Commento al Vangelo del giorno:

«I miei pensieri non sono i vostri pensieri, le vostre vie non sono le mie vie». Il pensiero di Dio è amore che dona la vita. Gesù ha scelto una morte da reprobo e giunge alla risurrezione attraverso la povertà e l’umiltà sincera e affettuosa. Il pensiero dell’uomo è egoismo, ricerca di potere, di possesso e di successo. Il cristiano conosce e imita l’amore di Dio, e si attiene a quello che è stato rivelato nel Vangelo: Dio è padre buono, amante della vita e datore di ogni bene.
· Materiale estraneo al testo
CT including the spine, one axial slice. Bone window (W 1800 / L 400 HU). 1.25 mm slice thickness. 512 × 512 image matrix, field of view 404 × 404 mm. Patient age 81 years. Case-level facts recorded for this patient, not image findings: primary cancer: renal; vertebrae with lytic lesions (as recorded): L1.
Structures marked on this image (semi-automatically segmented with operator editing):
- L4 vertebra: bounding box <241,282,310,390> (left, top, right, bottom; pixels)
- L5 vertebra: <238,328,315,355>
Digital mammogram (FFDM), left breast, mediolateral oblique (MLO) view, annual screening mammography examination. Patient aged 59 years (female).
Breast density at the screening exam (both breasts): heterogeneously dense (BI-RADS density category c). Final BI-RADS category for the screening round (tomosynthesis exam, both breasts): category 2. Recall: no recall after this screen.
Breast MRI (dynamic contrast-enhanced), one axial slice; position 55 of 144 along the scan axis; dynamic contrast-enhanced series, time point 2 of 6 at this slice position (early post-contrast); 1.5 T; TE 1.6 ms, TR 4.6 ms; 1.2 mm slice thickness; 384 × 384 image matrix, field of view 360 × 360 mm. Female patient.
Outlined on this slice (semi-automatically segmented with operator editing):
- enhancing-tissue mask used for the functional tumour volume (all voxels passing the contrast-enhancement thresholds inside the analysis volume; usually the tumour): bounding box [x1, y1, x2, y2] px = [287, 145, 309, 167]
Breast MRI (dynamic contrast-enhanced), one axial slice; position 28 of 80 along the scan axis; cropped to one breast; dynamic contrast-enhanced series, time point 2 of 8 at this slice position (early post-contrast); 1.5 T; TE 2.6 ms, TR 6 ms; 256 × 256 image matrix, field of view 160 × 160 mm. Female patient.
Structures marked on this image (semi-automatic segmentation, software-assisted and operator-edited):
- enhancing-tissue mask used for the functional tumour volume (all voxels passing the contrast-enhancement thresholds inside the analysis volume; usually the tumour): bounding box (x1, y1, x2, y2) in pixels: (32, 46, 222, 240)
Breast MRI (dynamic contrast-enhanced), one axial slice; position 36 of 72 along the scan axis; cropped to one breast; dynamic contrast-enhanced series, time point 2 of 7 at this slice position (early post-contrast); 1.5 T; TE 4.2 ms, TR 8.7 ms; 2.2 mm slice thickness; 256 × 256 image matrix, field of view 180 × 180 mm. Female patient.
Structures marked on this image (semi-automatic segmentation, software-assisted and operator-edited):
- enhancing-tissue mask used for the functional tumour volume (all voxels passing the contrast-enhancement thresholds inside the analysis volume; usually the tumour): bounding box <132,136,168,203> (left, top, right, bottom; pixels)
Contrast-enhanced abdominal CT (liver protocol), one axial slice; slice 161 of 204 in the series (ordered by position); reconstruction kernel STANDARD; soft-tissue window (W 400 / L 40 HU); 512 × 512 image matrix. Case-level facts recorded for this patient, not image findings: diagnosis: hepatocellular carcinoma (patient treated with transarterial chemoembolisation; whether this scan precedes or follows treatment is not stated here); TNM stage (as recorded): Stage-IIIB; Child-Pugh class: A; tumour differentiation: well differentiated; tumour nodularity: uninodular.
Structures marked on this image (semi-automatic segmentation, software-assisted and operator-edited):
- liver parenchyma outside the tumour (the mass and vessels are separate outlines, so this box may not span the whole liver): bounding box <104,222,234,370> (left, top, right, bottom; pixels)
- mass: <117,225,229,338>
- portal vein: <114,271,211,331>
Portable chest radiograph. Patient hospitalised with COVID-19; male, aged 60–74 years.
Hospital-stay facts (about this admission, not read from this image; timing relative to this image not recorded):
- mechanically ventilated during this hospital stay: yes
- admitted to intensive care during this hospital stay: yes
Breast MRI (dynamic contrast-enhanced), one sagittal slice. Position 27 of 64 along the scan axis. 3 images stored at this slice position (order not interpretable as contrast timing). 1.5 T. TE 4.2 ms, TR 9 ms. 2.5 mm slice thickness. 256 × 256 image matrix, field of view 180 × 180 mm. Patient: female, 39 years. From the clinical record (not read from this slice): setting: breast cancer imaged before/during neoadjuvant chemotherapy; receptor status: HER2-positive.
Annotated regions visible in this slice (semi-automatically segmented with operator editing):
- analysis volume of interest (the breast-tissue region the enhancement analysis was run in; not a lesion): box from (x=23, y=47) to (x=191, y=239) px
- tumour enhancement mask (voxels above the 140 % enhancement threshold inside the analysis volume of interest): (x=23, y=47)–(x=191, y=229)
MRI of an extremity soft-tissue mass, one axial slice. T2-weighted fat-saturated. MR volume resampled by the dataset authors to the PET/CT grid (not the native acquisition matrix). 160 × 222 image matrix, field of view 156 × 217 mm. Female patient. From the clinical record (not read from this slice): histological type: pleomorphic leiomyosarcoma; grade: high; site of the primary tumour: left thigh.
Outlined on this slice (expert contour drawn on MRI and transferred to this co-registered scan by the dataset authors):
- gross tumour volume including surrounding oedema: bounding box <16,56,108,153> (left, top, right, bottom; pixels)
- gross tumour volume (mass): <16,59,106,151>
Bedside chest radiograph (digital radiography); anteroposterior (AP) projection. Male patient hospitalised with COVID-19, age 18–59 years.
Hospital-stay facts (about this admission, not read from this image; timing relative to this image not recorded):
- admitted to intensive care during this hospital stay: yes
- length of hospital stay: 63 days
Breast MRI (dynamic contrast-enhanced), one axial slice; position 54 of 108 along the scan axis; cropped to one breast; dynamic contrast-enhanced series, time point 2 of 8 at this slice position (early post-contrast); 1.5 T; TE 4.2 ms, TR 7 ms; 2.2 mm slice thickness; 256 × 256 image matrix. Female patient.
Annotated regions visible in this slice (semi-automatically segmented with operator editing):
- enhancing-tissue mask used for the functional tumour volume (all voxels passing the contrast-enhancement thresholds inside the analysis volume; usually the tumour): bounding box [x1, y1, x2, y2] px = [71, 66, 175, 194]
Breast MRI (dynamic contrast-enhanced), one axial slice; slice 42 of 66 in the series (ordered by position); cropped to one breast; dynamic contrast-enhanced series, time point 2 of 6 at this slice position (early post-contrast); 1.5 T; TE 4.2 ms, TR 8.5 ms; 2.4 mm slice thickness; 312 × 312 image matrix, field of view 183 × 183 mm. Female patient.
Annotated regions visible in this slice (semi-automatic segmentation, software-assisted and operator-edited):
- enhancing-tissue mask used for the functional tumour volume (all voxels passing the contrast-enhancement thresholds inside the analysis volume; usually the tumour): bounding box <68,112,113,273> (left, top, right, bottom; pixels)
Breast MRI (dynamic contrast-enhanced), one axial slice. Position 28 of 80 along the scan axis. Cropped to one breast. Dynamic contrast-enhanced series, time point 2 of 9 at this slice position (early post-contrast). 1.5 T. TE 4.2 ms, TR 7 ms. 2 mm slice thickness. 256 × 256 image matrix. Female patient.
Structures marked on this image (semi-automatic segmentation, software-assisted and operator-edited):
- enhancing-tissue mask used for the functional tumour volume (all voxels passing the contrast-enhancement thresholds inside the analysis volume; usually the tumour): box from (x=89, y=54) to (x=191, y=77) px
Diceva Romano Guardini: “Il cristianesimo, in primo luogo, non è una dottrina, ma una persona, Gesù, il Cristo”. E’ proprio così. Gesù è la sintesi tra l’amore infinito di Dio, il divino, e tutto ciò che di bello e di buono è rimasto nell’uomo. In Lui il Figlio di Dio e il figlio dell’uomo diventano persona, volto, incontro. In Gesù il mistero di Dio e il mistero dell’uomo si svelano innanzi a noi, penetrano nella nostra casa interiore, illuminano gli angoli reconditi del non senso, istaurano nel nostro cuore il Regno che non ha tempo e non ha fine. Se questi due misteri vengono scissi, se consideriamo Gesù solo Dio o solo uomo cadiamo nell’errore, lo consideriamo una volta Giovanni Battista, quell’altra Elia, un’altra ancora “uno dei profeti”. In poche e semplici parole “uno dei tanti”. No! Lui è l’unico, l’Unigenito, l’eterno racchiuso in una briciola di tempo, in un lembo di storia. Non lo possiamo sminuire, ridurre, carpire. Cristo è una Persona, non un pensiero o una filosofia, dobbiamo prenderlo tutto, così com’è. La gente accorre numerosa e ritaglia del Cristo quello che gli serve, rimanendo però in superficie. Il cristiano, l’amico è colui che va, vede dove abita e rimane con Lui. Si immerge nel suo mistero, lo accetta e lo fa diventare vita. Pietro gli rispose: «Tu sei il Cristo». Si, tu sei la via, la verità, la vita.